BIO: Eric Rosenberg is a financial writer, speaker, and consultant based in Ventura, California.
STORY: Eric always played it safe by investing in conservative low-list investments. This made him miss out on huge investments.
LEARNING: Understand and manage your investment risk. Stop making excuses and start saving and investing by making regular monthly contributions.
“Let your money be something that helps you live the life you want. Not the reason you can’t do the things you want.”
Eric Rosenberg is a financial writer, speaker, and consultant based in Ventura, California. He holds an undergraduate finance degree from the University of Colorado and an MBA in finance from the University of Denver. After working as a bank manager and then nearly a decade in corporate finance and accounting, Eric left the corporate world for full-time online self-employment. He recently passed the five-year mark of self-employment.
His work has been featured in online publications, including Business Insider, Nerdwallet, Investopedia, The Balance, HuffPo, Investor Junkie, and other fine financial blogs and publications. When away from the computer, he enjoys spending time with his wife and three children, traveling the world, and tinkering with technology. Connect with him and learn more at EricRosenberg.com.
Eric graduated from college in 2007 with a finance degree. He came out of grad school into the beginning of one of the worst economies.

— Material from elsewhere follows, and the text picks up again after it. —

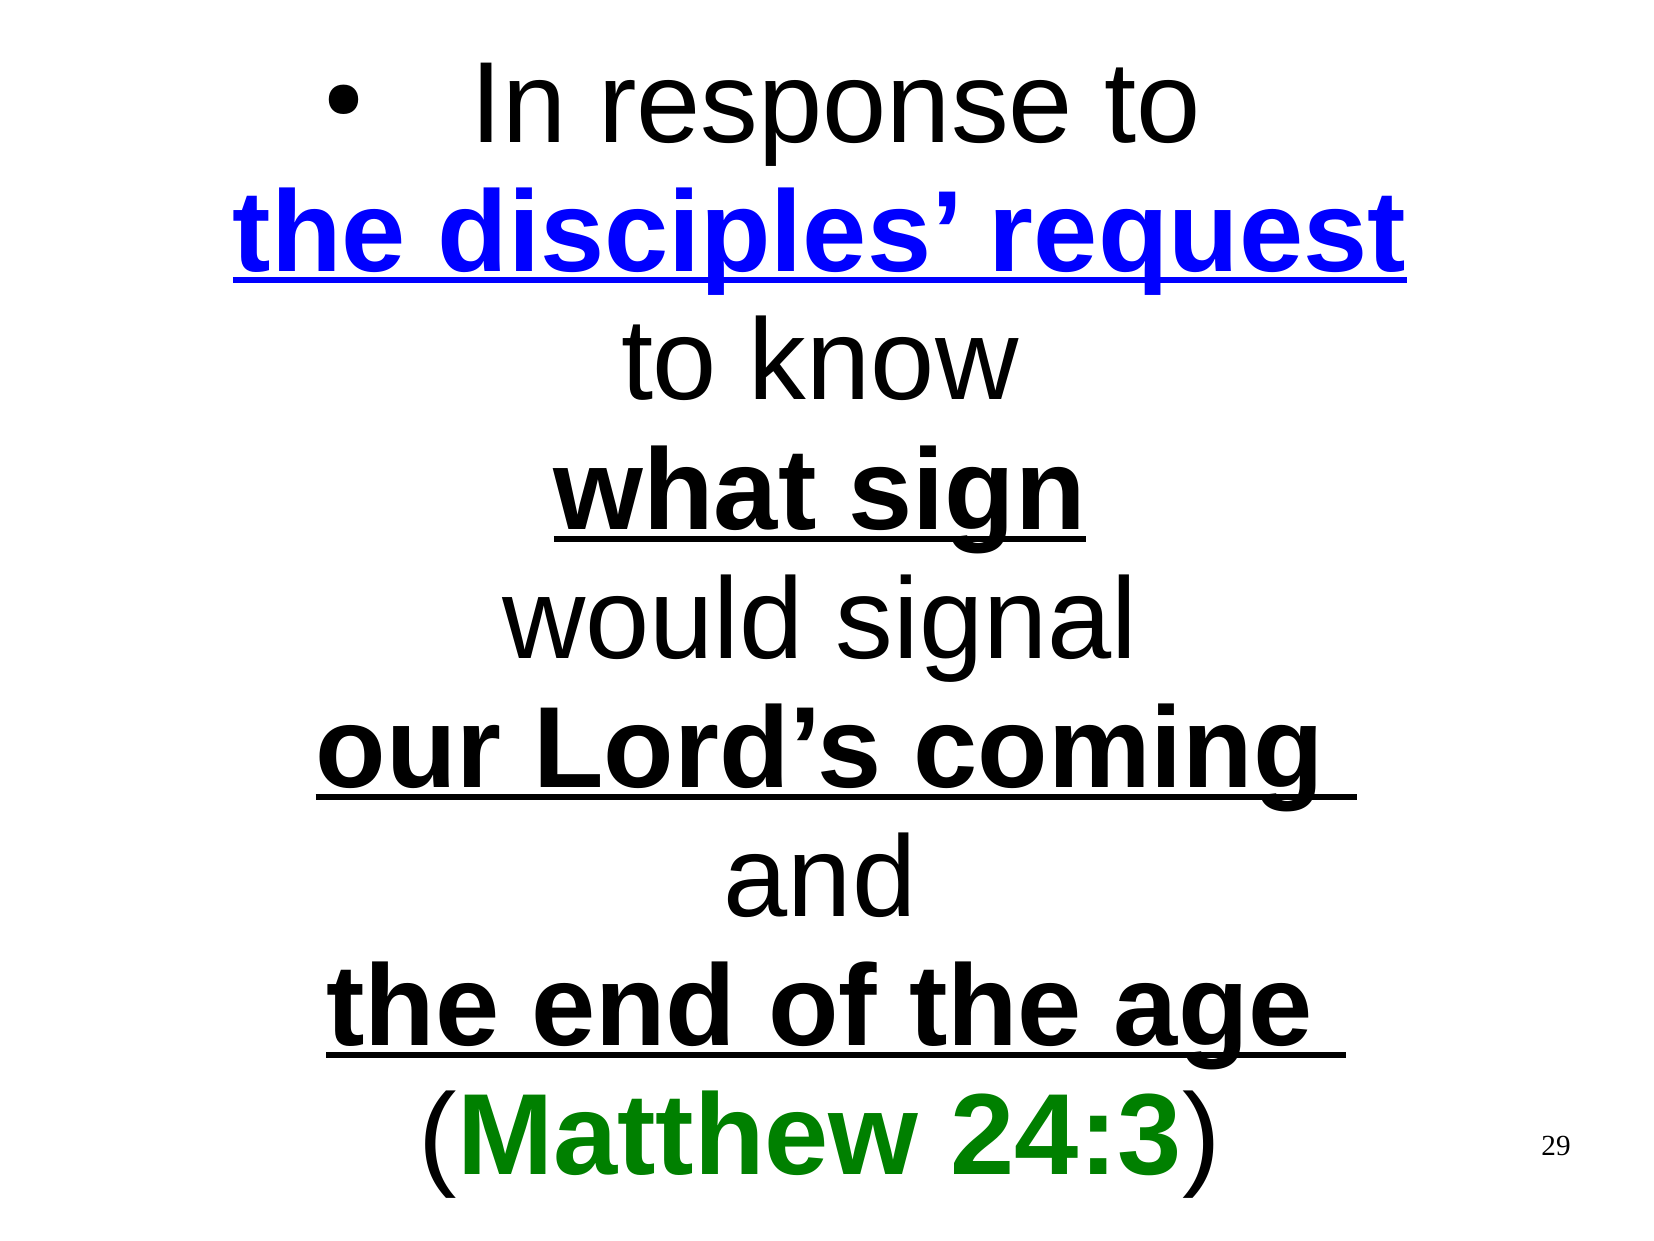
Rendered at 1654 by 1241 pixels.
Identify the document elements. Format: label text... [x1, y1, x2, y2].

list In response to the disciples’ request to know what sign would signal our Lord’s coming and the end of the age (Matthew 24:3) [0, 37, 1613, 1201]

Eric started investing with a lot of very conservative investment ideas because he was nervous about losing. He had taken Warren Buffett’s advice of not losing money to heart. He concentrated on making long-term value investments that are low-risk.
This way of investing saw Eric not make many investments that would have made him a lot of money.
One of the most notable investments that Eric missed out on was the WWE stock. While in school, Eric did a presentation on the WWE stock. He argued that this was not just about muscle men fighting, but it was actually a very profitable business. However, the class voted not to buy it.
But Eric was convinced enough, so he bought WWE stock worth about $300. Initially, it went way up, and it was doing great. Then all of a sudden, it was not doing so great. He ended up selling it for a modest loss. It wasn’t a big one.
But later on, Eric learned that his research was pretty much spot on because the stock eventually returned multiple times over. If he hadn’t sold it and had just held on and rode it out for another couple of years, it would have turned profitable.
Another stock that Eric sold for a loss was Teva pharmaceuticals. He didn’t do an in-depth financial analysis on this stock as he usually did. This is because he is very passionate about Israel, so he went with his emotions. He invested about $800, but the stock never did well.
Everyone has a different risk tolerance. Understand what your tolerance is. If you always get sick to your stomach every time you think of losing money, you probably don’t want a very risky portfolio. If you get excited at the idea of taking on risky ventures, then maybe you can invest a little bit riskier. But understand and be in control of that risk.
Start investing by making regular investments over time. The best way for most people to get started is by taking advantage of 401k if you have a job that has one. If you don’t have 401k, find another investment and start saving regularly, even if it’s just $5. Just start with something you can always build from there, but you can’t build on zero. So you got to start with that first dollar.
Most people come up with all kinds of reasons not to start saving and investing. The truth is that it’s never going to be convenient. You just got to start.
The stock market goes in waves. Sometimes it’s really high; sometimes, it’s really low. Therefore, not every stock you invest in will be a winner, and that’s ok.
Set up your automatic monthly recurring contributions and start saving either into your work or personal IRA, or your HSA, or a taxable stock account. You won’t make money if you don’t start. So get something automated, and you can always grow from there.
Eric’s number one goal for the next 12 months is to survive. He hopes the world will look a lot more like it did five years ago in the next 12 months.